When an alarm is set (or "red" or whatever means "bad things happened") the user will want to query the specific alarm for more information:

$ wget http://server/alarms/1
{ "description": "5",
  "update_datetime": "ISO8601 date",
  "metrics_hrefs": [ "/metrics/VM/foo/throughput",
                     "/metrics/VM/foo/latency"
                   ]
}

where the "metrics_hrefs" constitute the raw data input to the alarm, whose history the admin will want to consult. We may wish to actually link to the time period in question?

Message queue example

Each service on the system will be contactable through one or more named persistent message queues. A high-level operation such as "start VM" will cause a cascade of messages between components. If a service starts to overload, or become stuck, it will be helpful to be able to inspect the individual message queues to check the queueing time of an individual message. It will also be helpful to see distributions of queueing times to help understand and improve predictability. Each message within a high-level operation will have a tag allowing us to filter and display a message sequence chart for a single "VM start".

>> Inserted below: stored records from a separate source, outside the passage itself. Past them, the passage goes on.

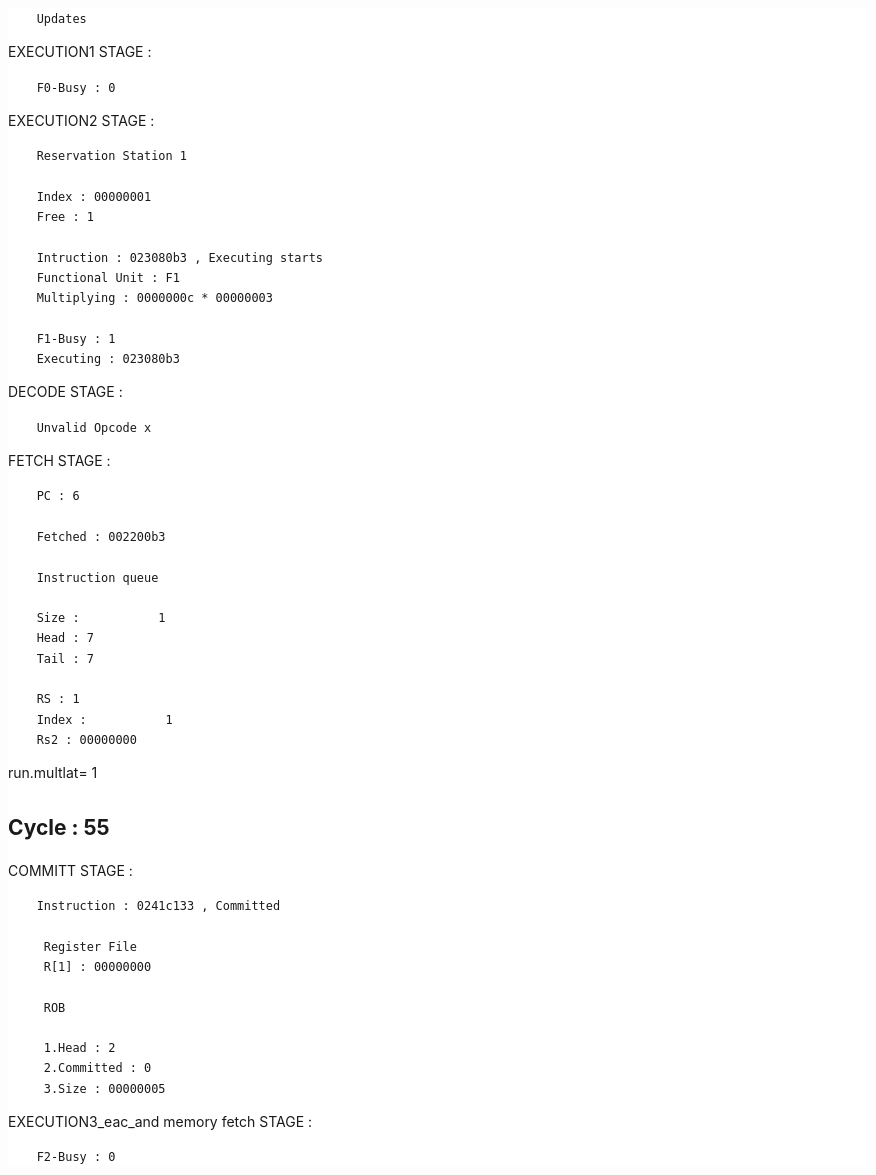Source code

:         Updates

EXECUTION1 STAGE :

        F0-Busy : 0

EXECUTION2 STAGE :

        Reservation Station 1

        Index : 00000001
        Free : 1

        Intruction : 023080b3 , Executing starts
        Functional Unit : F1
        Multiplying : 0000000c * 00000003

        F1-Busy : 1
        Executing : 023080b3

DECODE STAGE :

        Unvalid Opcode x

FETCH STAGE :

        PC : 6 

        Fetched : 002200b3 

        Instruction queue

        Size :           1 
        Head : 7 
        Tail : 7 

        RS : 1
        Index :           1
        Rs2 : 00000000

run.multlat= 1

## Cycle : 55

COMMITT STAGE :

        Instruction : 0241c133 , Committed

         Register File
         R[1] : 00000000

         ROB

         1.Head : 2
         2.Committed : 0
         3.Size : 00000005

EXECUTION3_eac_and memory fetch STAGE :

        F2-Busy : 0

It will be possible to list all the named queues:

$ wget http://server/queues
[ { "name": "org.xen.xapi",
    "description": "6",
    "href": "/queues/xapi" },
  { "name": "org.xen.xenopsd",
    "description": "7",
    "href": "/queues/xenopsd" }
]

and examine individual queues in more detail:

$ wget http://server/queues/xapi
{ "contents": [ { "from": "IP:port",
                  "arrival_datetime": "ISO8601 date",
                  "reply_to": "",
                  "contents": { "method": "VM.start",
                                "tag": "some unique id",
                                "args": [] }
                 } 
               ],
  "last_service_datetime": "ISO8601 date",
  "latency_href": "/metrics/queue/latency",
  "occupancy_href": "/metrics/queue/occupancy",
 }

where "contents" shows the full contents of the queue; "last_service_datetime" records when a message was last processed by the service; "latency_href" links to a record of recent message processing latencies; and "occupancy_href" links to a record of queue occupancy over time.

Live stream of messages / logs example

All message events (send, receive) will be logged to a fixed-size buffer which can be queried:

$ wget http://server/messages
{ "messages": [ { "from": "org.xen.xapi",
                  "to": "org.xen.xenopsd",
                  "when_datetime": "ISO8601",
                  "contents": { "method": "VM.start",
                                "tag": "some unique id",
                                "args": []
                              }
                 } ],
  "next_href": "/messages/2",
  "dropped": "0"
 }

where "next_href" will block until more messages are available and "dropped" is non-zero if some messages have been overwritten since the last call.

It will be possible to request only those messages which contain a "tag" within the contents:

$ wget http://server/messages/tag/some-unique-id

and only those messages involving a particular named service

$ wget http://server/messages/name/org.xen.xapi

Fetching system logs will be similar, although the exact details of the "contents" will be different.